この経験から感じた事は、横に看護師が居てくれたら、患者さまもご家族も安心して、やりたいことが出来るのではないかということ。これを仕事にしたいと考えた前田さんは訪問看護の現場を離れ、「株式会社ハレ」を設立。奥さまと一緒に、かなえるナースの事業を開始ししました。
●かなえるナースは、どのようなサービス?
どういった事業かをざっくり言うと、自費の訪問看護みたいなものです。と前田さんは言います。基本的には何でもあり。外に行くのもあり、自宅で何かサポートをするのもあり。

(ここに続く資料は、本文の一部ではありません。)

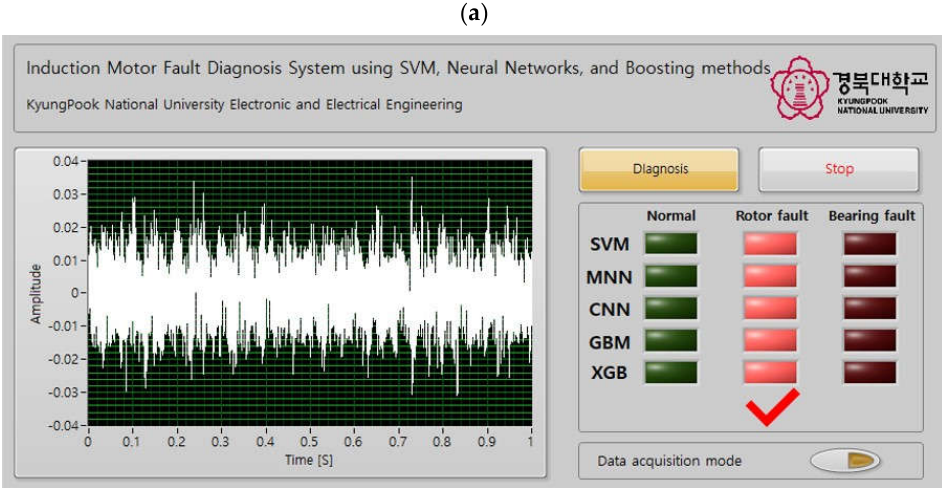
( c ) Figure 13. Fault diagnosis and results of induction motor using graphical user interface. ( a ) Re- sults of normal state induction motor fault diagnosis using graphical user inter-face. ( b ) Results of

普通の訪問看護だったら、健康保険の制約上、「患者さんのお手伝いします」「先生から指示されている点滴を打ちます」以上。となってしまうところですが、かなえるナースのサービスでは、「記念写真撮ります」「結婚式の正装できます」「食べたいものがあるならシェフ呼びます」など、いろいろな可能性を取り入れることができるとのこと。これだけ幅広いサポートを提供できるのは、健康保険の適用ではないからこそだと言います。保険適用にしないと患者さんの負担が増えるのでは?と思う方も多いと思いますが、健康保険には限界があります。訪問看護であれば、外出や長時間の利用には対応できません。自宅で現状維持のケアをするには長けているけれど、”それ以上の望み”には対応できなくなってしまうのです。
この”それ以上の望み”の部分を叶えられるのが、この事業だと言います。
●実際どのような場面で使われているのか。~事例を交えてご紹介~
実際に患者さまが利用されている様子をお写真や動画を交えてご紹介いただきました。
まず1人目は株式会社ハレのホームページにも掲載されている方の事例です。
この方は、末期がんを患っていたそうですが、「娘さんの結婚式で一緒にバージンロードを歩きたい」というご希望から、かなえるナースのサービスを利用されたそうです。入院先から式場まで同行し、サポートを受けながら1、2時間ほど式場で過ごしたとのこと。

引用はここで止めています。